_ЗАДАНИЕ_.
Извлеките из записей строки без изменений, начиная с самой первой строки и заканчивая строкой, в которой стоит «Your answer: 9h11», включая её.

_ИСХОДНЫЕ ДАННЫЕ_.

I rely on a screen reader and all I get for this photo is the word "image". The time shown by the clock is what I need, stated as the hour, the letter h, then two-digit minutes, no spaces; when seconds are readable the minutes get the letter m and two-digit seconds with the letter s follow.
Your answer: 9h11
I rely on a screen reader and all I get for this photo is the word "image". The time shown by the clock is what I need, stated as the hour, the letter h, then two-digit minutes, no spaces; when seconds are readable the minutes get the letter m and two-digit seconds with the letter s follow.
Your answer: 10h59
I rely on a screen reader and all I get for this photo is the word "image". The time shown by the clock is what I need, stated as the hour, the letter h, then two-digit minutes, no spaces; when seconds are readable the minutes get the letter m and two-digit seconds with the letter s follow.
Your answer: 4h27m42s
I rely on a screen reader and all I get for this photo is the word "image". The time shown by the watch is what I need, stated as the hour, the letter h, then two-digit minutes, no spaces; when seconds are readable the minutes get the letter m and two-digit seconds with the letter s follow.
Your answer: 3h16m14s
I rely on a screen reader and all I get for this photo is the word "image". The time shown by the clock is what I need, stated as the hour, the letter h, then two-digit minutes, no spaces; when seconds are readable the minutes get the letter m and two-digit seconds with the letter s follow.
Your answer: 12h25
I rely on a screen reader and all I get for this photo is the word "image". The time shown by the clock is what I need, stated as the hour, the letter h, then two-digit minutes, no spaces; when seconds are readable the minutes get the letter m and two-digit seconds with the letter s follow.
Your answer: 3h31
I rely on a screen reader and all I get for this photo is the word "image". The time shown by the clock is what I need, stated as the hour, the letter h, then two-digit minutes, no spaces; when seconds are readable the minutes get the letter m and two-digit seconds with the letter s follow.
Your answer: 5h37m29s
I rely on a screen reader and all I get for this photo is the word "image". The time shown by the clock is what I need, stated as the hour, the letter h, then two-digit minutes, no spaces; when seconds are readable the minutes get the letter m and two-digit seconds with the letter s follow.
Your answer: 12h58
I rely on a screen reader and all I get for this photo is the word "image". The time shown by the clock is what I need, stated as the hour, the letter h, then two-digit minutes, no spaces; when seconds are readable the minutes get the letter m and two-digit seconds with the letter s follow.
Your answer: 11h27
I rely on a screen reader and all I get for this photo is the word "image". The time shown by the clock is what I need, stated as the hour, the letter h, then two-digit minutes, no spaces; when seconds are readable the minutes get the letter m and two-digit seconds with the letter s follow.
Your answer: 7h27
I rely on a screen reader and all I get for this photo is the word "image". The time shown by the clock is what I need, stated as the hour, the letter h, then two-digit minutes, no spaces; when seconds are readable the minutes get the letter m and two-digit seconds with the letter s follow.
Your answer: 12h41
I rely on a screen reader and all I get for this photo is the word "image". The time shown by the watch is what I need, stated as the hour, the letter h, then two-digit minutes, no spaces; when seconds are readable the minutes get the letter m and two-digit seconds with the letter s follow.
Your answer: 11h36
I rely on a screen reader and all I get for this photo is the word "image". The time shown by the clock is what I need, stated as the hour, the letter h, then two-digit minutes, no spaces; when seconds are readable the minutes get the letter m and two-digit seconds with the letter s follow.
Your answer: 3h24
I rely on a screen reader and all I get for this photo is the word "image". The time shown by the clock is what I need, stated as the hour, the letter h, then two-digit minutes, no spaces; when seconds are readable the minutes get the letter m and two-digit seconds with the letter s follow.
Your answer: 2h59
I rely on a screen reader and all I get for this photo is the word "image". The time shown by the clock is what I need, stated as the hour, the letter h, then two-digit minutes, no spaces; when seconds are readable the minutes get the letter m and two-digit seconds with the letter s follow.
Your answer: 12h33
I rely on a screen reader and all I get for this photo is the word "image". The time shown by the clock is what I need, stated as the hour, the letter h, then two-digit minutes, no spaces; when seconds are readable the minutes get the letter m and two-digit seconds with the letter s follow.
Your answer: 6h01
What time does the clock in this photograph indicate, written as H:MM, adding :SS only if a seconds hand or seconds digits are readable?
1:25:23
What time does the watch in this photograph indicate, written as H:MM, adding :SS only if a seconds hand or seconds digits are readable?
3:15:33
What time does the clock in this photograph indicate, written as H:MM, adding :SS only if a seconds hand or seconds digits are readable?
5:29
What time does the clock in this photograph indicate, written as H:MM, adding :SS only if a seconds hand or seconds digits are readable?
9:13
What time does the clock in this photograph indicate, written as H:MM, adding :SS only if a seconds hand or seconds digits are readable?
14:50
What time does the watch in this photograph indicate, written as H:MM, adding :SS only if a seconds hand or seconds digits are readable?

_ОТВЕТ_.
I rely on a screen reader and all I get for this photo is the word "image". The time shown by the clock is what I need, stated as the hour, the letter h, then two-digit minutes, no spaces; when seconds are readable the minutes get the letter m and two-digit seconds with the letter s follow.
Your answer: 9h11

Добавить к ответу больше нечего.